Ma Greene, come Cormac McCarthy, ha un'altra caratteristica evidente, che ricorre pressoché in tutte le sue opere, da Il potere e la gloria a Il fattore umano e perfino ne Il nostro agente all'Havana: una propensione molto forte alla teologia, frutto meno di studi specifici che del suo sincero, radicato credo cristiano cattolico. È difficile comprendere la sua opera senza tenere conto di questa intramatura, così come sarebbe impossibile farlo leggendo i racconti di Flannery O'Connor così come la Divina Commedia.

Prefazione e postfazione del libro sono affidate a due autori eccellenti come Alessandro Baricco (ho letto Il console onorario su suo consiglio) e Domenico Scarpa. Ma in tutti e due i testi, pur belli, fa difetto una conoscenza del cristianesimo sufficiente per accedere ad alcuni livelli importanti del testo. Posso capire che un libro bello è bello e basta (e che uno brutto è brutto e basta), ma la lettura è anche un atto di conoscenza, e se in un romanzo fa la sua comparsa un dio (cito Borges) conviene possedere il sismografo adatto a rilevarlo.

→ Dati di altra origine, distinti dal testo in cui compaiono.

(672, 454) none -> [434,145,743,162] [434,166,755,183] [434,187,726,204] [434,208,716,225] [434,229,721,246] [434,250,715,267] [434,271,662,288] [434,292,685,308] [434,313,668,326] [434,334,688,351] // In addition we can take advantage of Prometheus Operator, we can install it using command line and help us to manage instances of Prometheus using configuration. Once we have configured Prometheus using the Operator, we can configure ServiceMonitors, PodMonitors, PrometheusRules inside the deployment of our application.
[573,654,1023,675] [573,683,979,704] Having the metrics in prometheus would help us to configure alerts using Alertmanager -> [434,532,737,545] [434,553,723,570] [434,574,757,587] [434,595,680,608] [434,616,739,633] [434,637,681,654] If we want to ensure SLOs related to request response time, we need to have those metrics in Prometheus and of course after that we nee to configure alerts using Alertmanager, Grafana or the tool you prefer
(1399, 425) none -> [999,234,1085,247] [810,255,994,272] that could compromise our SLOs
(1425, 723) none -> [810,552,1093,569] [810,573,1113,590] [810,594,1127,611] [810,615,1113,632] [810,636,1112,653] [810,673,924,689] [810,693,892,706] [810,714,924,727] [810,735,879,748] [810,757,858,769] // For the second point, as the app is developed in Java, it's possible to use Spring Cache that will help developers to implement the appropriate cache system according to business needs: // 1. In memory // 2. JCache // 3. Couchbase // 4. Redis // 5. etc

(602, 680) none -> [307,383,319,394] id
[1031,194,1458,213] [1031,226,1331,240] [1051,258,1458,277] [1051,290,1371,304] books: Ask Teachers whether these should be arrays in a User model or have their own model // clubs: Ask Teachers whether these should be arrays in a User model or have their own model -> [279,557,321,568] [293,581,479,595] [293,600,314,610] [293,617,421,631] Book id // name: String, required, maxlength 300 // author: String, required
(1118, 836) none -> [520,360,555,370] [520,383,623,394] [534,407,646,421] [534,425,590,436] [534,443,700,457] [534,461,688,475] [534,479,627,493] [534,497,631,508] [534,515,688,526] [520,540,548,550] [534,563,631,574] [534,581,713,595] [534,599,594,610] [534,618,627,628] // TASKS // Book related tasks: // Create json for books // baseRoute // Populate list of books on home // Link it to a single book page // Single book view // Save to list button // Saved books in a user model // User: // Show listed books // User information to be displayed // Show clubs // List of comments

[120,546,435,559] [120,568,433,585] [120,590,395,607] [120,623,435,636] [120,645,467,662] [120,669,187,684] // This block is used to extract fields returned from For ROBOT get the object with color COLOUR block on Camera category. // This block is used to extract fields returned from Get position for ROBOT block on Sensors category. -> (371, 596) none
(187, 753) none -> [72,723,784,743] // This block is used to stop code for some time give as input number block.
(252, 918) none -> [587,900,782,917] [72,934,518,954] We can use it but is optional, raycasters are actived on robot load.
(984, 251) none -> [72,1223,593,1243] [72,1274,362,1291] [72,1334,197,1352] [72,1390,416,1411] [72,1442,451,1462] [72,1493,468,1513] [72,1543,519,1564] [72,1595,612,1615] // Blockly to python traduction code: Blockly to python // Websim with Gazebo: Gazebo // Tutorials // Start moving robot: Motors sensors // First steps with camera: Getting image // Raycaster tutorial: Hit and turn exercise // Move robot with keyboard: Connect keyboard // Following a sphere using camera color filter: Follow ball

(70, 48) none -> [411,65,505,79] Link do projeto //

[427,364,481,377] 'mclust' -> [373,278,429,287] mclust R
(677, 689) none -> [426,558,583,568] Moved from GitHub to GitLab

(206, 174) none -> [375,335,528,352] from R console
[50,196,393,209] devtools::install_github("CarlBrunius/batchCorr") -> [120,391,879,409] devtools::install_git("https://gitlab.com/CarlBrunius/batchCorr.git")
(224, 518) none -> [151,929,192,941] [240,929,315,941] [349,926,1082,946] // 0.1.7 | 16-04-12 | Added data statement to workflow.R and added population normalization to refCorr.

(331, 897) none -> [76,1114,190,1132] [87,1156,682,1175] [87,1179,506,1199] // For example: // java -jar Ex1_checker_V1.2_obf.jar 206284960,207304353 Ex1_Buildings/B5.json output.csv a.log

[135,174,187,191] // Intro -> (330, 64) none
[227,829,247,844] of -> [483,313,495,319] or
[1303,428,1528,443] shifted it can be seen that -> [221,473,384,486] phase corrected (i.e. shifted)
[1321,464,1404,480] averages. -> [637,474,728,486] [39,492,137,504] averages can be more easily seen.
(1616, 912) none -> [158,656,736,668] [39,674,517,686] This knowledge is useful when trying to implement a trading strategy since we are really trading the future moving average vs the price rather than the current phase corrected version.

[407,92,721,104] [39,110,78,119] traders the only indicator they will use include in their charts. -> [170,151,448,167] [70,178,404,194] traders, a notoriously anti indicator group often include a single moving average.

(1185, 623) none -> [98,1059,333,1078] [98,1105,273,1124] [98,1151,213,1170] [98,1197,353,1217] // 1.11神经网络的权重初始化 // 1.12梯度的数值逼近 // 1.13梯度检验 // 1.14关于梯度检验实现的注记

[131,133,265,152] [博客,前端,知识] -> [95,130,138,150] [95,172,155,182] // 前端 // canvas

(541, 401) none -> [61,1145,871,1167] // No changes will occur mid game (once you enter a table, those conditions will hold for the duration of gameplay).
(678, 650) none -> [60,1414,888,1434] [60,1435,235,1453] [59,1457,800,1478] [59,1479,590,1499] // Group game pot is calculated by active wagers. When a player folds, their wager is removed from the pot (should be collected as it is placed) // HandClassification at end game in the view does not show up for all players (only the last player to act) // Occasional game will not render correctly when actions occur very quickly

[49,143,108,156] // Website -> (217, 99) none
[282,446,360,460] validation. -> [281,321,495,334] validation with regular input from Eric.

Ne Il console onorario il repertorio biblico - dal Peccato Originale al sacrificio di Cristo fino ai temi del Sacramento, della Grazia e del Perdono - compare in primo piano, a cominciare dallo stesso motivo della storia: una banda di terroristi rivoluzionari organizza un rapimento allo scopo di liberare alcuni prigionieri, ma rapisce l'uomo sbagliato.

Eppure, troppo spesso questo aspetto viene presentato dai critici tra virgolette, come se fosse sempre e comunque inessenziale alla comprensione dell'autore. Già Gadda, è vero, deprezzò il cristianesimo del Manzoni, ma (senza discutere qui le tesi dell'Ingegnere) certi argomenti vanno calibrati di autore in autore, senza stabilire regole generali.

È questo il problema che vorrei segnalare. Uno storico dell'Arte non potrebbe nemmeno pensare di fare il suo lavoro senza una buona conoscenza della Bibbia, dei Vangeli e della dottrina cristiana così come, dagli Apostoli, si è sviluppata perlomeno per millecinquecento anni, fino al Concilio di Trento. La ragione, ovvia, è che per diversi secoli la maggior parte delle opere pittoriche dell'Occidente ha riguardato i contenuti della fede cristiana.

Per chi si occupa di arte è innegabile come il pensiero giudaico e cristiano sia un fattore fondamentale della nostra civiltà, così come quello greco-latino. In Letteratura (ma anche nel cinema) sembra però che le cose non stiano così. Non ne faccio una questione di fede (altri l'hanno fatto, come Igor Stravinskij a proposito della musica sacra, che per lui era tutta la musica) ma soltanto di conoscenza. Come per parlare di Giotto, Michelangelo, Rembrandt è necessario conoscere il cristianesimo in tutte le sue versioni, così a me pare ugualmente necessario per poter parlare non solo di Dante o del Tasso o di Dostoevskij ma di molti autori moderni e «laici», non fosse altro che per la centralità dei simboli cristiani nella simbologia occidentale, da Ibsen a Rimbaud fino a Pasolini. E a Graham Greene.

Sembra insomma che un intellettuale di questi giorni ritenga la conoscenza di queste cose ininfluente al fine di sviluppare un discorso completo sulla Letteratura. Si ritiene essenziale conoscere Omero, Platone ed Eschilo ma non il Genesi, i Profeti o i Salmi. Il Vangelo è sconosciuto a molti, che spesso però si sentono autorizzati a parlarne. Ah, questi «cattolici», ma cosa vogliono?

Io non rivendico più spazio per il cristianesimo e per un'interpretazione cristiana della Letteratura. Penso però che l'attuale disistima sia quanto di meno laico si possa immaginare. Una cultura è laica quando non discrimina, quando ha la semplicità e la lucidità di considerare ogni fattore, ogni aspetto, ogni posizione necessaria alla comprensione, senza stabilire previ diritti di cittadinanza. Mi limito a osservare che questo in Italia non accade se non al chiuso di una cultura «cattolica» e dei suoi strumenti di diffusione, che spesso però si fermano su posizioni rivendicative o «aperturiste» a oltranza. Qui però non si rivendica niente, né si apre a niente.

Si esprime soltanto, contro il pericolo dell'ignoranza, la necessità di conoscere ciò di cui si parla, specialmente quando - come nel caso di Graham Greene - parlarne è necessario.